Some rather smart scientists from the Lawrence Livermore National Laboratory (which has an excellent plan for planetary defense) have worked out that, for an asteroid of 90 meters, you need 10 years to lift it with a kinetic impactor with confidence prevent an earthly impact. So, to declare 2024 JR4, if it is 90 meters long and we only have a few years, we probably need a larger impactor spacecraft (but don't break it!) – or we need different kinetic impactors bend it AF (but each has to work perfectly).
Eight years until the impact is a bit tight. It is not impossible that the choice would be made to use a nuclear weapon to bend it; This can be geopolitically very awkward, but a core leg would give a greater deflection than an equivalent arrow -like spacecraft. Or maybe they would choose to try to evaporate the asteroid with something like a 1 megaton, that LLNL says it would work with an asteroid of this size.

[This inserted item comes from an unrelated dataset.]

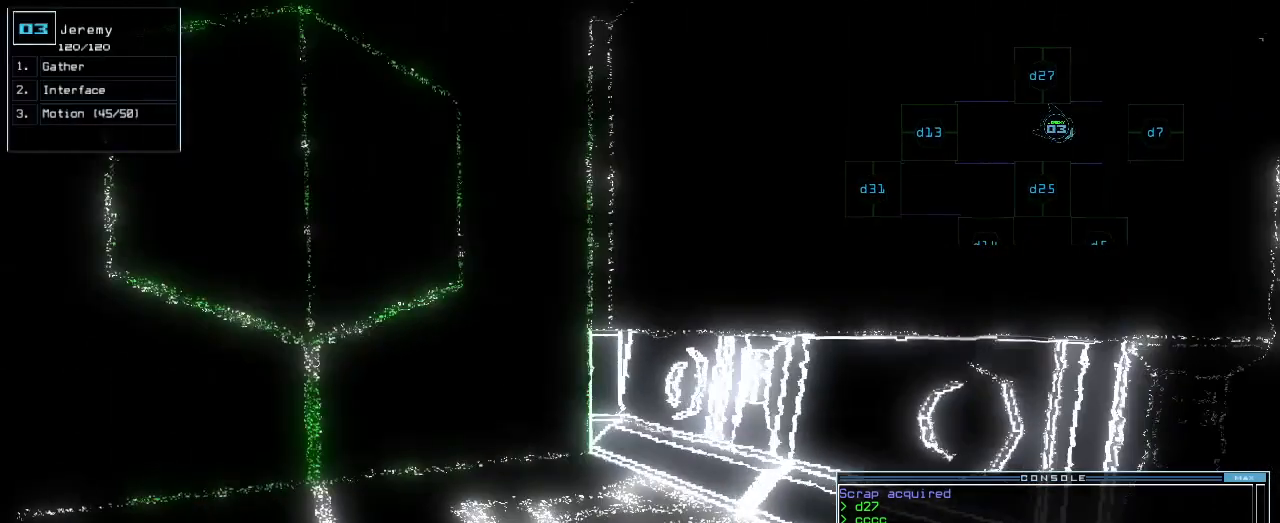
{"keys": ["up"], "events": [[140, "left", "up"]]}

Ars: So it's a bit late in the game to plan an impact mission?
Andrews: This is not an ideal situation. And humanity has never tried to stop an asteroid impact for real. I imagine that if 2024 JR4 became an agreed emergency situation, the Dart team (especially JHUAPL + NASA) would join forces with SpaceX (and other space agencies, especially ESA but probably others) to quickly build the right massive kinetic impactor (or impactors) and prepare for a deflection attempt nearly 2028, when the asteroid flies its next earth. But yes, eight years is not too much time.
A deflection could work! But it will not be as simple as the asteroid just hit very hard in 2028.
Ars: How important is NASA for planetary defense?
Andrews: Planetary defense is an international security problem. But at the moment NASA (and America, by expansion) is the forefront. The planetary defenders are the viewers on the wall, the people who are most responsible for finding these potentially dangerous asteroids before they find us, but also those who are most able to develop and use technology to effect prevent. America is the only nation with (for now!) A well-financed near-earth object show, and is the only nation that has tested a planetary defense technique. It is a film cliché that America is the only nation that can save the world from cosmic threats. But for the time being – even with amazing planetary defense mistakes from ESA and Jaxa – that cliché will remain true.